Aanvullende motivering
5.    Het college heeft in navolging van de tussenuitspraak bureau Natuurlijke Zaken opnieuw om advies gevraagd. Dit advies is op 20 december 2017 uitgebracht.
Het college heeft zich met betrekking tot de openheid, onder verwijzing naar dat advies, op het standpunt gesteld dat de bestaande haag, wanneer deze volledig tot wasdom is gekomen, ongeveer een hoogte zal hebben van drie meter. Daardoor wordt het zicht op ooghoogte geblokkeerd en is de openheid van het landschap nu, maar zeker ook later, verdwenen. Niet de geplande opslag, maar de bestaande haag zorgt er voor dat geen sprake meer is van openheid. De opslag op de platen zorgt derhalve niet voor een verdere (onaanvaardbare) aantasting van de openheid, aldus het college.
Het college heeft zich in het kader van de beeldkwaliteit, onder verwijzing naar voormeld advies, op het standpunt gesteld dat de opslag, die voornamelijk bestaat uit bloembollenkisten, niet zichtbaar is zolang deze niet hoger is dan de bestaande haag. Een aantasting van de beeldkwaliteit doet zich dan niet voor. Tijdens de wintermaanden, als de haag zijn blad heeft verloren, of in geval de opslag hoger is dan de haag, is er geen sprake van een grote aantasting van de beeldkwaliteit. Achter de haag en opslag is namelijk de bedrijfsbebouwing gesitueerd. De bedrijfsgebouwen zijn in donkere verf uitgevoerd, evenals de (meeste) kisten. De opslag zal derhalve grotendeels wegvallen tegen de bedrijfsgebouwen en in zoverre niet leiden tot een grote negatieve aantasting van de bestaande beeldkwaliteit. De aantasting is onvoldoende om de aanvraag van de omgevingsvergunning te weigeren, aldus het college.
Beoordeling
6.    [appellant] betoogt dat de opslag op de prefabbetonplaten de openheid aantast. De haag biedt geen afscherming voor de opslag. In de wintermaanden zit er geen blad aan de haag en de opslag kan hoger zijn dan de 3 m hoge haag.

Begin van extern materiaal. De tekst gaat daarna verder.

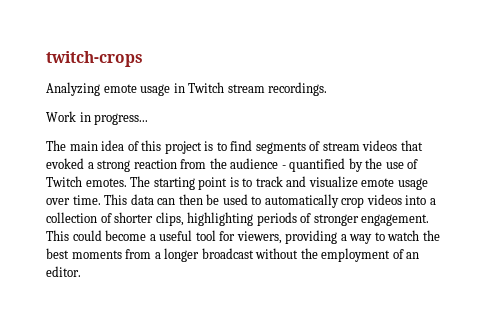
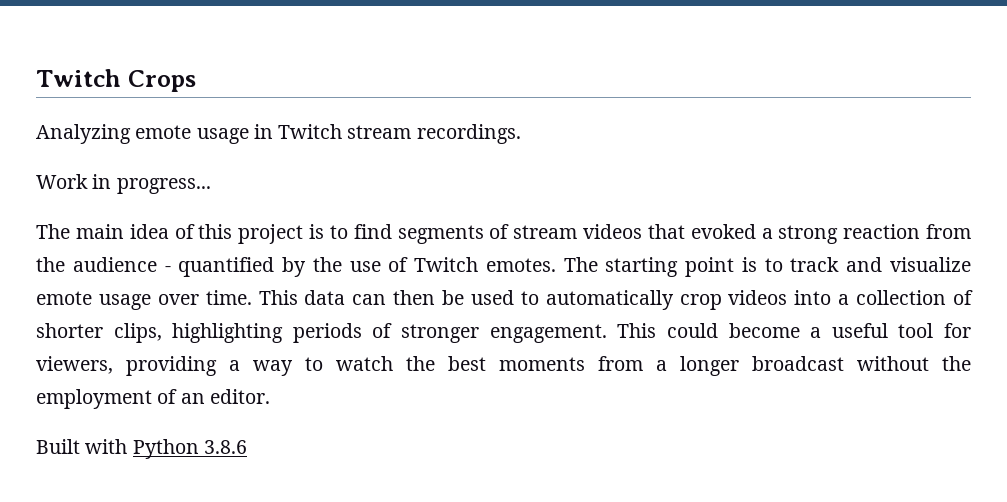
[46,51,143,67] twitch-crops -> [36,69,196,92] Twitch Crops
(81, 271) none -> [36,439,247,459] // Built with Python 3.8.6

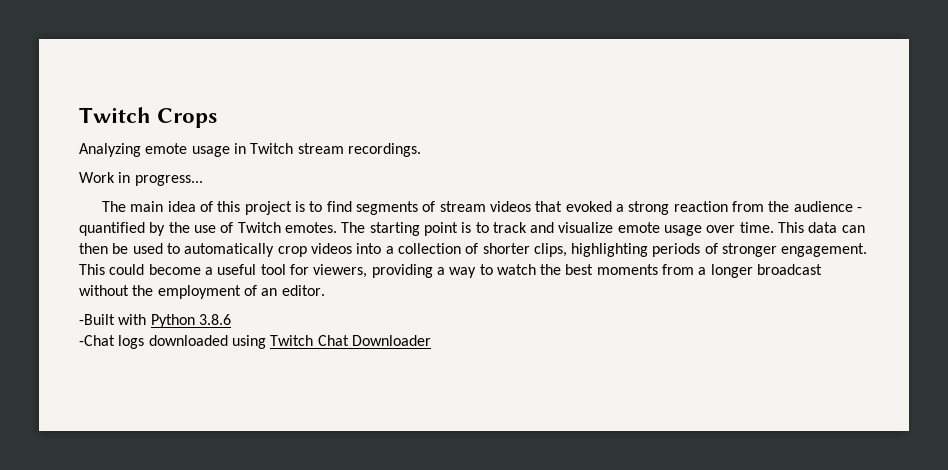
[36,439,80,454] Built -> [79,314,115,325] -Built
(247, 447) none -> [79,335,431,349] // -Chat logs downloaded using Twitch Chat Downloader

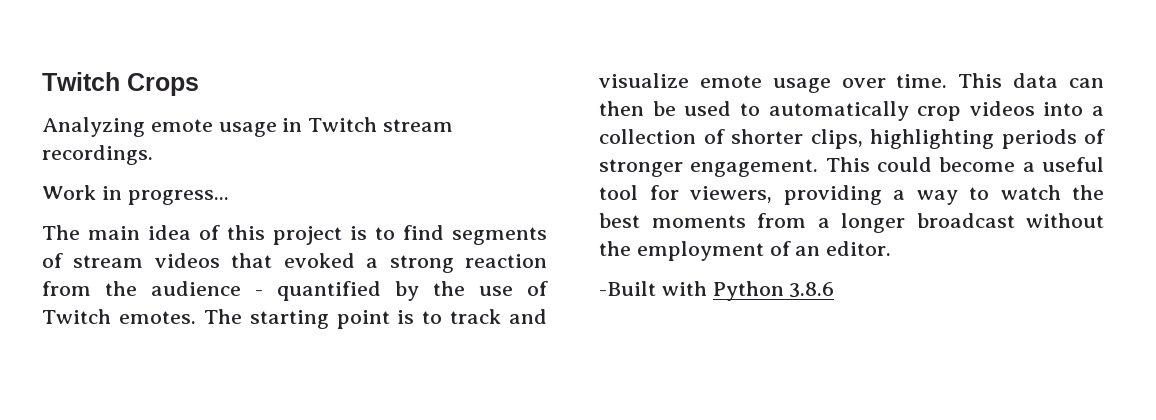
[79,335,431,349] // -Chat logs downloaded using Twitch Chat Downloader -> (835, 290) none

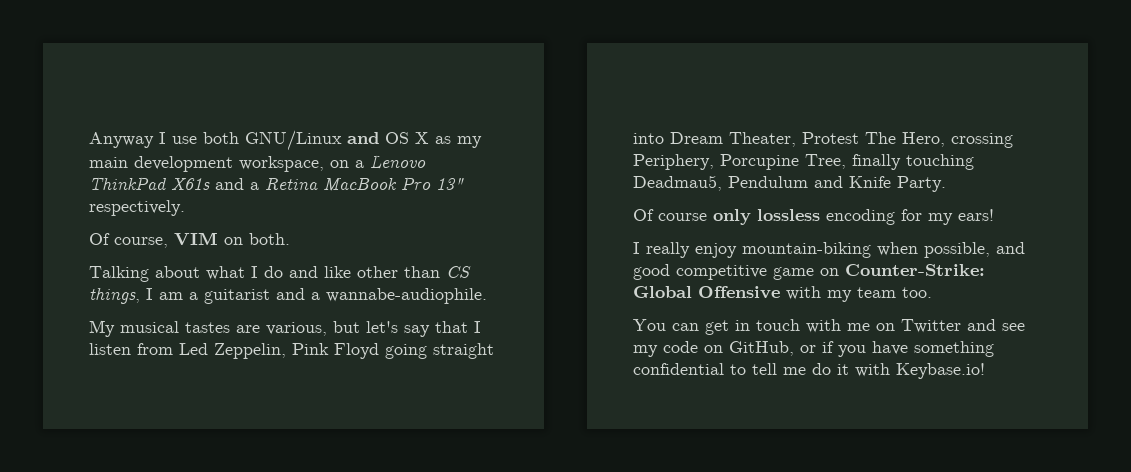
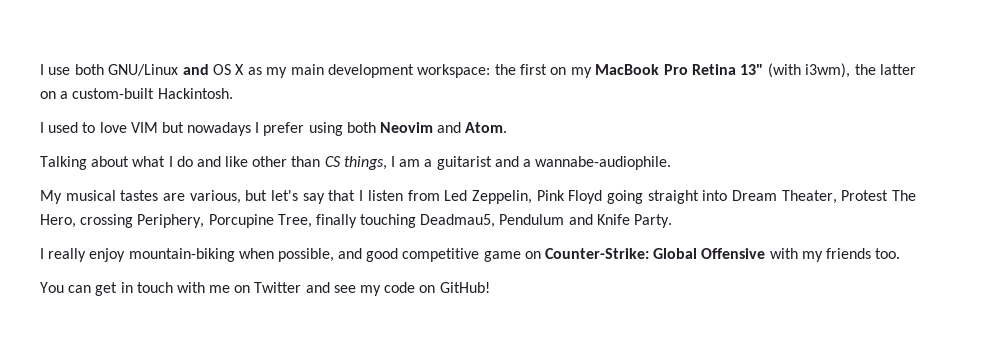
[89,132,154,148] Anyway -> (40, 69) none
[239,155,426,172] [89,177,464,191] [89,200,185,216] [89,232,290,248] workspace, on a Lenovo ThinkPad X61s and a Retina MacBook Pro 13" respectively. // Of course, VIM on both. -> [417,63,917,78] [40,88,233,99] [40,122,508,136] workspace: the first on my MacBook Pro Retina 13" (with i3wm), the latter on a custom-built Hackintosh. // I used to love VIM but nowadays I prefer using both Neovim and Atom.
[633,209,994,225] // Of course only lossless encoding for my ears! -> (673, 221) none
[857,287,896,298] team -> [825,248,871,259] friends
[729,341,994,357] [633,363,985,379] GitHub, or if you have something confidential to tell me do it with Keybase.io! -> [439,282,490,293] GitHub!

6.1.    De Afdeling ziet in het aangevoerde geen grond voor het oordeel dat het college zich niet in redelijkheid op het standpunt heeft kunnen stellen dat de opslag op de prefabbetonplaten niet zorgt voor een verdere aantasting van de openheid. Dat, zoals [appellant] in zijn zienswijze aanvoert, de haag de opslag niet volledig afschermt, doet er niet aan af dat niet de opslag, maar de haag de openheid reeds aantast.
7.    [appellant] betoogt dat de opslag een enorme invloed heeft op de omgeving en daarmee de beeldkwaliteit. De opslag met een hoogte van 6 m komt boven de 3 m hoge haag uit en is vanaf de weg en zijn woning direct zichtbaar. De opslag van kisten vormt een enorme zwarte massa, hetgeen, zoals ook in het advies is vermeld, lijkt op een tweede gebouw dat voor de bedrijfsbebouwing staat.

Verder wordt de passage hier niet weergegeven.